ARM-based desktop computer ? (Hybrid computers ?: Low + High performance ;))

G

GMAN

I don't think so. Yes, AMD bought out ATI four years ago, so now produces
ATI graphics hardware in addition to (and sometimes combined with) its own
hardware. But AMD surely realizes that NVIDIA remains a very popular maker
of graphics hardware,

Not after their GPU and chipset fiasco. I sit here with a HP tx1000 that cost
over $1300 years ago , that now will not boot due to fried nvidia hardware.

There are endless people suffering from this. Dell/HP/ even Apple have laptops
with this hardware in them.
 
M

MitchAlsup

I'm pretty sure AMD has allowed nVIDIA to integrate its GPU to AMD
processors especially family 10h core.
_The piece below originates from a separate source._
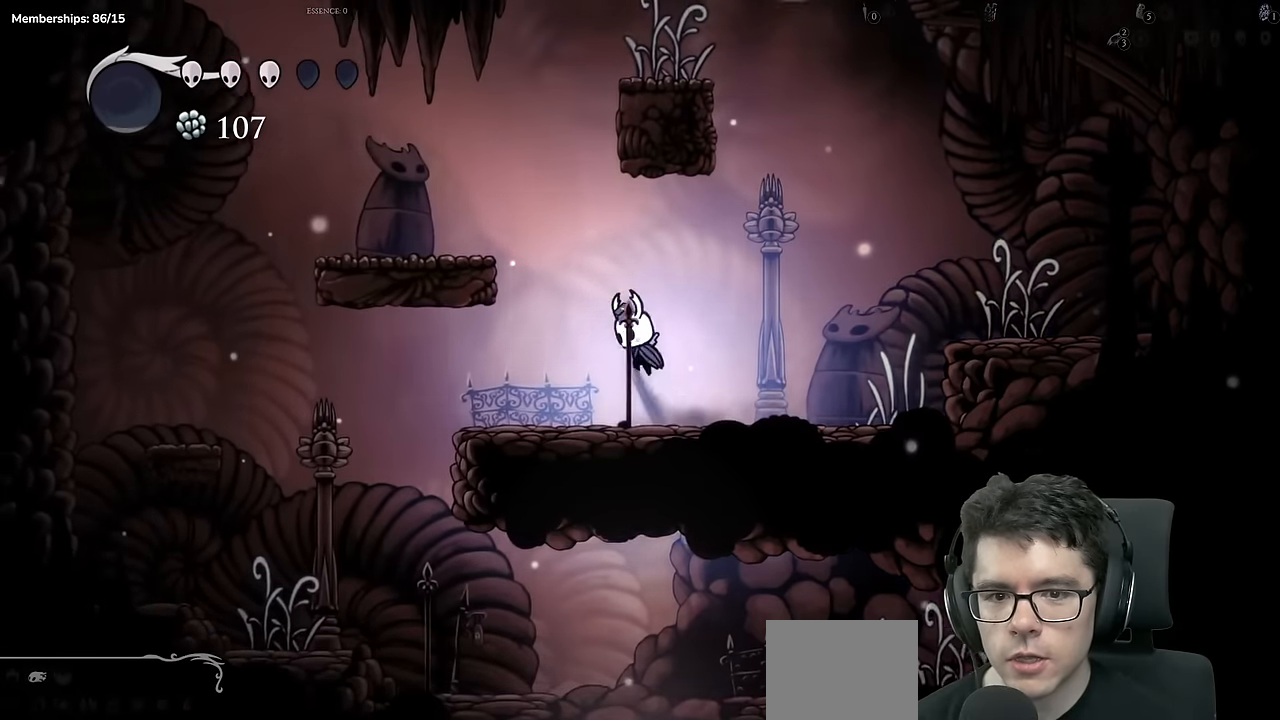
{"buttons": ["DPAD_RIGHT"], "left_stick": "center", "right_stick": "center"}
The main cause was Dirk Meyer hates
Intel.

I do not believe that nVidia has integtrated with AMD chips, it is a
surprisingly difficult engineering effort withness the delay from ATI
acquisition to integrated chips.

The main cause 'for' buying ATI was that sooner or later the low end
processors were/are going to need a 'pretty' powerful graphics engine,
and these are not really candidates for either multi-core nor
daughtercard graphics which add too much cost (to the low end). This
decision was primarily Hector's and Dirk is just trying to make the
best of what landed on his plate.

Mitch
 
N

nik Simpson

No, AMD believes competition is good. AMD wants to secure discreete GPUs
market by allowing nVIDIA to do its own APUs.

There's a big difference between allowing NVidia graphics cards and
chipsets to work with AMD processors, and allowing NVidia to do an
integrated CPU/GPU. The former that just requires a functional PCIe
implementation, that latter is a major engineering project.